The Indian side focused on complete disengagement and bringing down the tensions during the 9th round of Corps Commander level military dialogues between India and China.
The 9th round of Corps Commander level military dialogues between India and China ended with expected outcomes: the negotiations will continue in future, and the two sides are working on details to enable the retreat of frontline soldiers from the lingering standoff at the Ladakh borders. The talks lasted for almost 16 plus hours and there was no breakthrough in carrying out disengagement.
“Border negotiations are never easy. There are only a few instances of border disputes being resolved amicably. In hyper-nationalistic ecosystems that prevail in India and China, the ruling parties fear the loss of face if they concede any ground to the other side,” opines Prof Rajan Kumar, School of International Studies, JNU.

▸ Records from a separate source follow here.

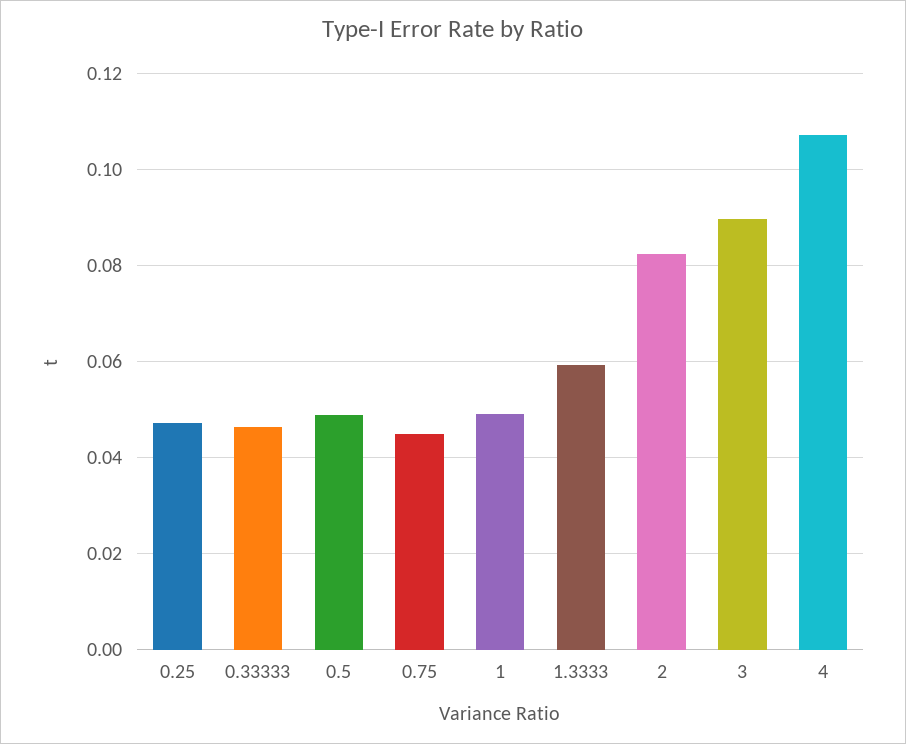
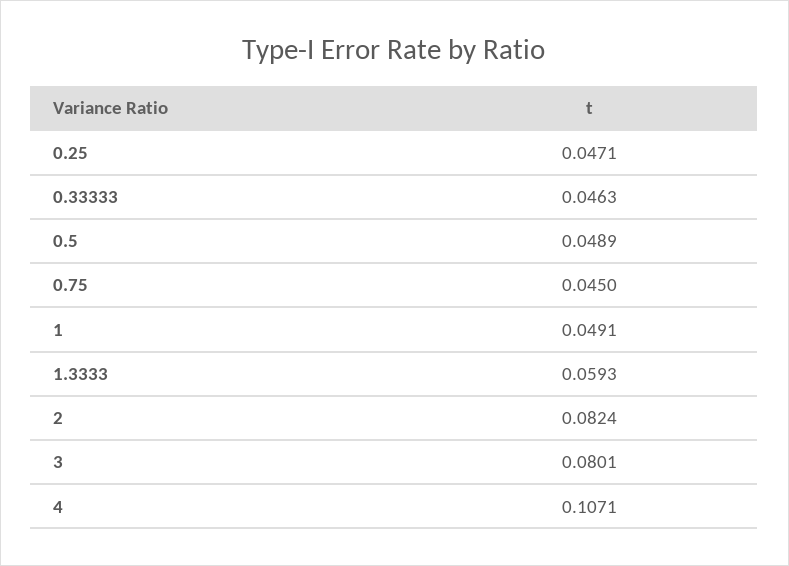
  {
    "0.25": 0.0471,
    "0.33333": 0.0463,
    "0.5": 0.0489,
    "0.75": 0.045,
    "1": 0.0491,
    "1.3333": 0.0593,
    "2": 0.0824,
-   "3": 0.09,
+   "3": 0.0801,
    "4": 0.1071
  }

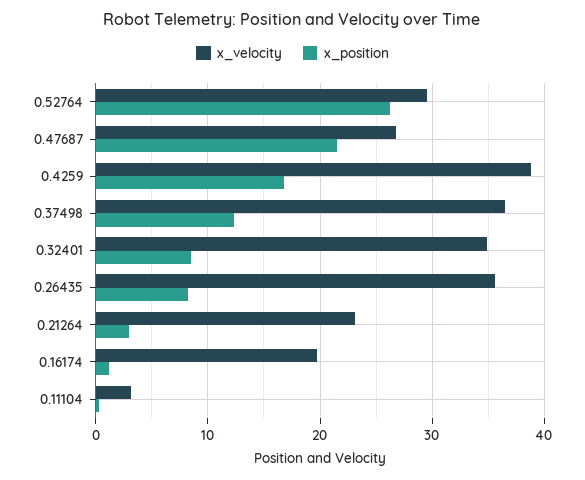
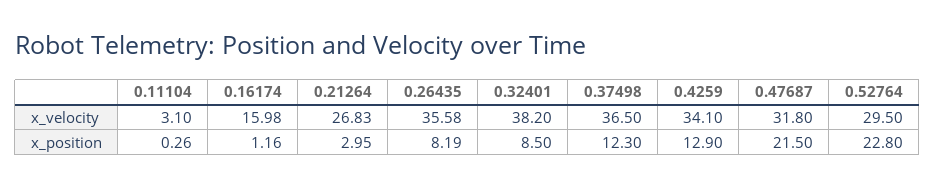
  {
    "x_velocity": {
      "0.52764": 29.5,
-     "0.47687": 27,
+     "0.47687": 31.8,
-     "0.4259": 39,
+     "0.4259": 34.1,
      "0.37498": 36.5,
-     "0.32401": 35,
+     "0.32401": 38.2,
      "0.26435": 35.58,
-     "0.21264": 23,
+     "0.21264": 26.83,
-     "0.16174": 20,
+     "0.16174": 15.98,
      "0.11104": 3.1
    },
    "x_position": {
-     "0.52764": 26,
+     "0.52764": 22.8,
      "0.47687": 21.5,
-     "0.4259": 17,
+     "0.4259": 12.9,
      "0.37498": 12.3,
      "0.32401": 8.5,
      "0.26435": 8.19,
      "0.21264": 2.95,
      "0.16174": 1.16,
      "0.11104": 0.26
    }
  }

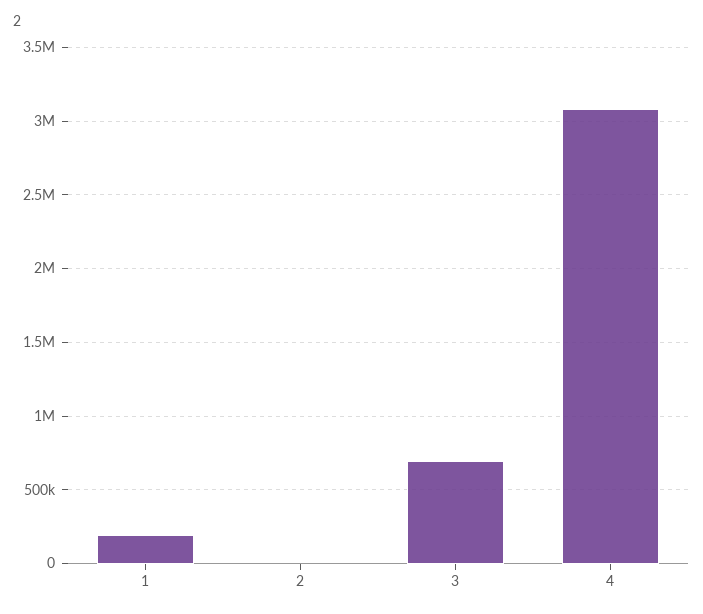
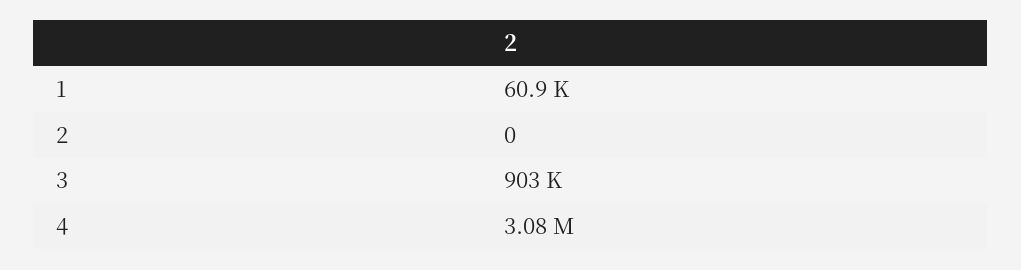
  {
-   "1": 200000,
+   "1": 60900,
    "2": 0,
-   "3": 700000,
+   "3": 903000,
    "4": 3080000
  }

The Indian side was led by 14 Corps Commander Lt Gen PGK Menon and was joined by Naveen Srivastava, joint secretary (East Asia), Ministry of External Affairs. And the South Xinjiang military district chief Major General Liu Lin led the Chinese side. The Indian side focused on complete disengagement and bringing down the tensions.
Sharing his views with Financial Express Online, Prof Rajan says, “Any concession will be interpreted as surrendering the territory and sovereignty by the opposition parties in India. This makes border negotiations extremely difficult. The government has to appear tough and ready to take punitive action against the hostile neighbour. The government cannot be seen to be conceding and compromising with China.”
“The joint statement issued after the conclusion of the 9th round of military dialogue sounds positive in two respects: the two sides appear to realise the futility of keeping 50,000 soldiers on war alert mode in a sub-zero temperature; and second, the possibility of unintended clashes cannot be ruled out. Therefore, they acknowledge the need to de-mobilise the frontline armed soldiers to avoid any unwanted skirmishes,” he observes.
However, one does not find any mention of restoration of the status quo ante- the key demand of India.
View of Indian Army Veteran
According to Lt Col Manoj K Channan (retd) “The official statement issued at the end of talks is indicative of the fact that the way forward is through dialogue only.”
“It’s been given to understand that the impasse is at the Chinese bottom line for the Indian Army to withdraw to pre-August 2020 deployment, whereas the Indian stand is that the Chinese withdraw to March 2020 positions. A subtle point that needs to be understood is that while we are occupying heights on our side of the Line of Actual Control and the Chinese need to withdraw from our perceived Line of Actual Control positions.”
The Military leaders have agreed to follow the consensus of the respective political leadership and will continue to engage in resolution of the dispute at hand.
While the diplomatic niceties have been spelt out the recent small incident at Naku La by the Chinese in North Sikkim, is an indicator of the Chinese intent to surprise the Indian Army by occupying positions that dominate our defences both by fire and observation. The CCP/PLA cannot be trusted and they strongly need a face-saving action, to appear to be having moral ascendancy in the Indian Army. This, however, is unlikely to happen as the Indian Army as always has maintained its vigil irrespective of the weather or the oxygen diminished heights, till then, the powder needs to be kept dry and any surprise action be countered by resolute action on ground which has been proved time and again,” the army veteran concludes.
What is the position along the LAC?
As has been reported earlier, 50,000 soldiers from India and a similar number from China continued to be deployed in eastern Ladakh in forward areas. And the temperatures right now have dropped to almost minus 30 degree Celsius.
In some areas the troops are literally in an eyeball to eyeball situation, and the two sides have deployed heavy tanks at a 16,000 feet height.